(There is a sound version, with a smattering of dialogue added. My review is for the silent one.)
I'm starting to really like Norma Shearer! She comes across as very natural onscreen - and when she is a bit affected, she's cute and spunky enough that you don't mind. This, her last silent film, finds her as Dolly, aka Angel Face, a grifter who thinks she's found an easy mark in trusting country boy Steve Crandall (Johnny Mack Brown - who always does well in these "gosh-golly-gee" roles). Once she marries him, however, and makes her way back to his Southern "plantation", she finds herself falling in love with him despite things not being quite what she'd expected. When her old partners in crime, Brad and Gwen (a convincingly oily and smarmy Lowell Sherman, and the appropriately hard-boiled Gwen Lee) show up at Steve's home looking for a piece of the action, does Dolly admit her past - or let Steve be taken for everything he's got?

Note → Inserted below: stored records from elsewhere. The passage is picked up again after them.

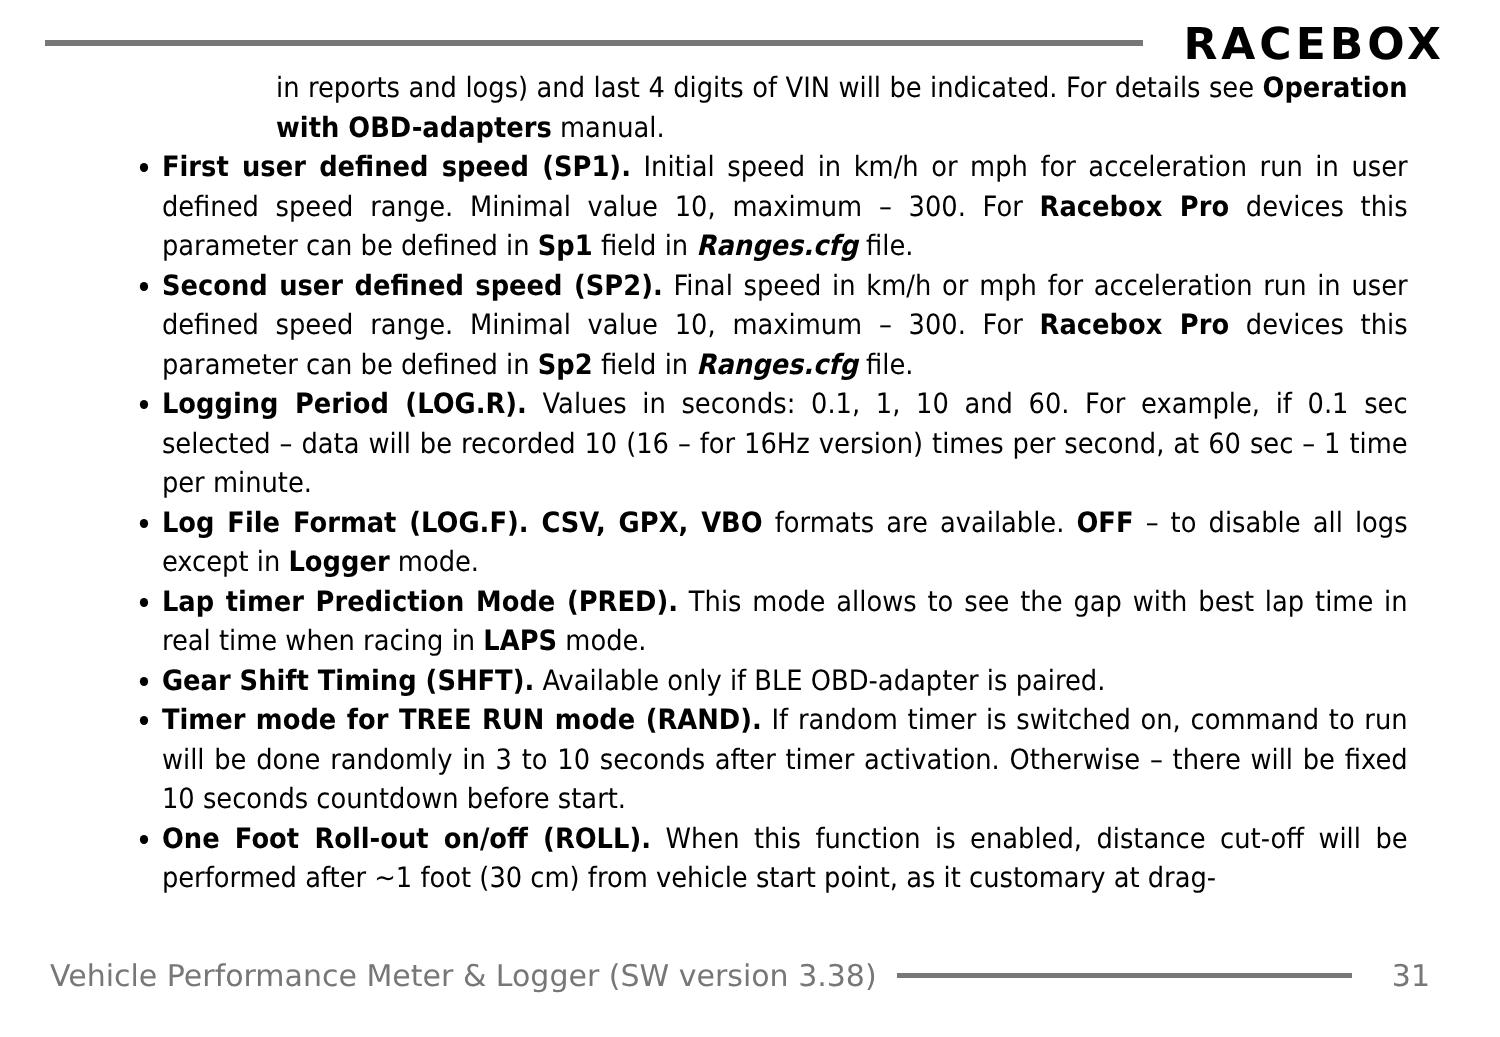RACEBOX
in reports and logs) and last 4 digits of VIN will be indicated. For details see Operation with OBD-adapters manual.
First user defined speed (SP1). Initial speed in km/h or mph for acceleration run in user defined speed range. Minimal value 10, maximum – 300. For Racebox Pro devices this parameter can be defined in Sp1 field in Ranges.cfg file.
Second user defined speed (SP2). Final speed in km/h or mph for acceleration run in user defined speed range. Minimal value 10, maximum – 300. For Racebox Pro devices this parameter can be defined in Sp2 field in Ranges.cfg file.
Logging Period (LOG.R). Values in seconds: 0.1, 1, 10 and 60. For example, if 0.1 sec selected – data will be recorded 10 (16 – for 16Hz version) times per second, at 60 sec – 1 time per minute.
Log File Format (LOG.F). CSV, GPX, VBO formats are available. OFF – to disable all logs except in Logger mode.
Lap timer Prediction Mode (PRED). This mode allows to see the gap with best lap time in real time when racing in LAPS mode.
Gear Shift Timing (SHFT). Available only if BLE OBD-adapter is paired.
Timer mode for TREE RUN mode (RAND). If random timer is switched on, command to run will be done randomly in 3 to 10 seconds after timer activation. Otherwise – there will be fixed 10 seconds countdown before start.
One Foot Roll-out on/off (ROLL). When this function is enabled, distance cut-off will be performed after ~1 foot (30 cm) from vehicle start point, as it customary at drag-
Vehicle Performance Meter & Logger (SW version 3.38)
31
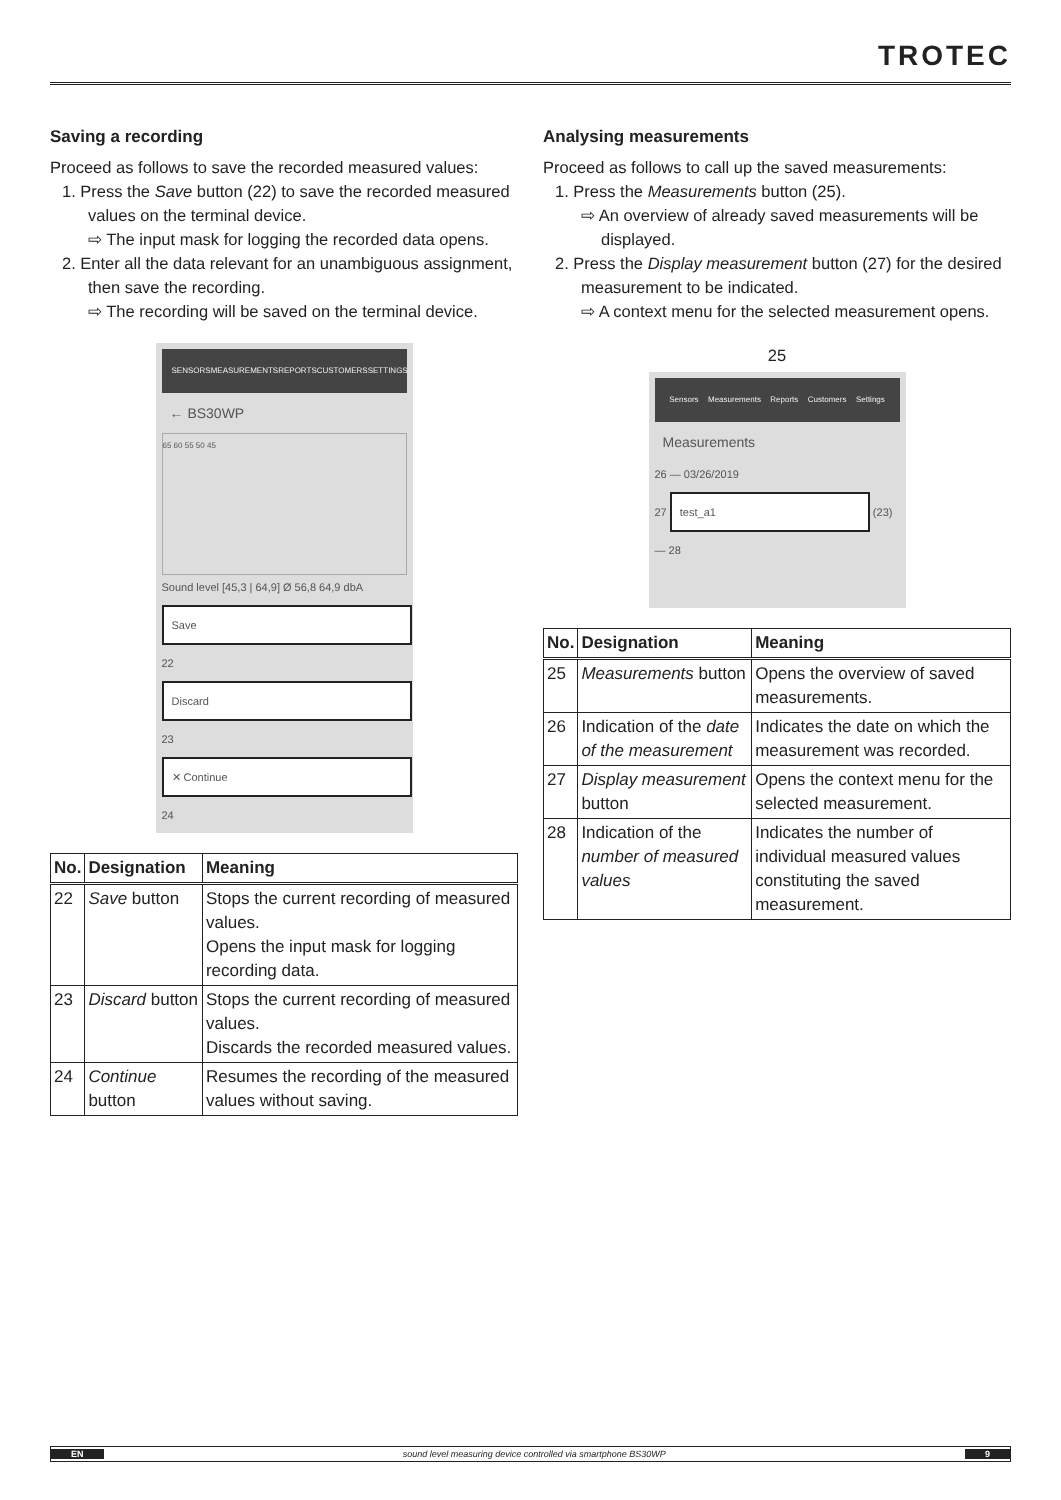TROTEC
Saving a recording
Proceed as follows to save the recorded measured values:
1. Press the Save button (22) to save the recorded measured values on the terminal device.
⇨ The input mask for logging the recorded data opens.
2. Enter all the data relevant for an unambiguous assignment, then save the recording.
⇨ The recording will be saved on the terminal device.
SENSORS MEASUREMENTS REPORTS CUSTOMERS SETTINGS
← BS30WP
65 60 55 50 45
Sound level [45,3 | 64,9] Ø 56,8 64,9 dbA
Save
22
Discard
23
✕ Continue
24
| No. | Designation | Meaning |
| --- | --- | --- |
| 22 | Save button | Stops the current recording of measured values. Opens the input mask for logging recording data. |
| 23 | Discard button | Stops the current recording of measured values. Discards the recorded measured values. |
| 24 | Continue button | Resumes the recording of the measured values without saving. |
Analysing measurements
Proceed as follows to call up the saved measurements:
1. Press the Measurements button (25).
⇨ An overview of already saved measurements will be displayed.
2. Press the Display measurement button (27) for the desired measurement to be indicated.
⇨ A context menu for the selected measurement opens.
25
Sensors Measurements Reports Customers Settings
Measurements
26 — 03/26/2019
27 test_a1 (23) — 28
| No. | Designation | Meaning |
| --- | --- | --- |
| 25 | Measurements button | Opens the overview of saved measurements. |
| 26 | Indication of the date of the measurement | Indicates the date on which the measurement was recorded. |
| 27 | Display measurement button | Opens the context menu for the selected measurement. |
| 28 | Indication of the number of measured values | Indicates the number of individual measured values constituting the saved measurement. |
EN sound level measuring device controlled via smartphone BS30WP 9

It's a funny, good-hearted film, with clever intertitles. Also: keep your eyes open for a silly little cameo by Polly Moran.
I give this one:
8 comments:
I have had this film sitting around for years unwatched. I hope it's the silent one. Those really early sound films where they all speak into a flower pot are really bad.
That would be RomeO and Juliet. Romey & Juliet is entirely other thing.
I find that Norma Shearer is very entertaining in her silent and early "naughty" talkie pictures. It's just when she got into the later, "great lady" part of her career (Romey & Juliet, Marie Antoinette, The Barretts of Wimpole Street) that she became utterly, unbearably affected.
Cristiane
J_R, I hope it is too. Especially since we don't get to hear Norma speak in it - just a little banter from her costars.
Cristiane, I agree with you - except I thought it worked to her advantage in Marie Antoinette. A "great lady" playing a great lady. ;)
Well, I would agree that she gets better as the picture winds its slow length along - she's quite moving by the end - but her early, trilling, "I'm going to be queen! Queen of France!" scenes irritated the squat out of me. I think that Marlene Dietrich (of all people) carries off the naive princess thing better in The Scarlet Empress. Marie Antoinette is not a great movie, but it does have its recompenses - Robert Morley's touching Louis, John Barrymore's cynical, dissolute Louis XV, and, above all, the art direction of Cedric Gibbons and the fantastic costumes of Adrian. And the fact that Tyrone Power was in the full flower of his beauty doesn't hurt, either.
Cristiane
Have you read Gavin Lambert's book on Norma Shearer? He put her in a different perspective for me-- between that and A Free Soul I decided I take back all my intital hate speech about her. She really is a pistol! I'll have to check this title out-- haven't seen it.
That is definitely going on my book Wish List! Thanks for that!
I just discovered this movie about a month ago when TCM had a day devoted to Norma Shearer. I recorded this one and I really like her in this one as opposed to things like Marie Antoinette. Her early talkies and her silent movies were the best.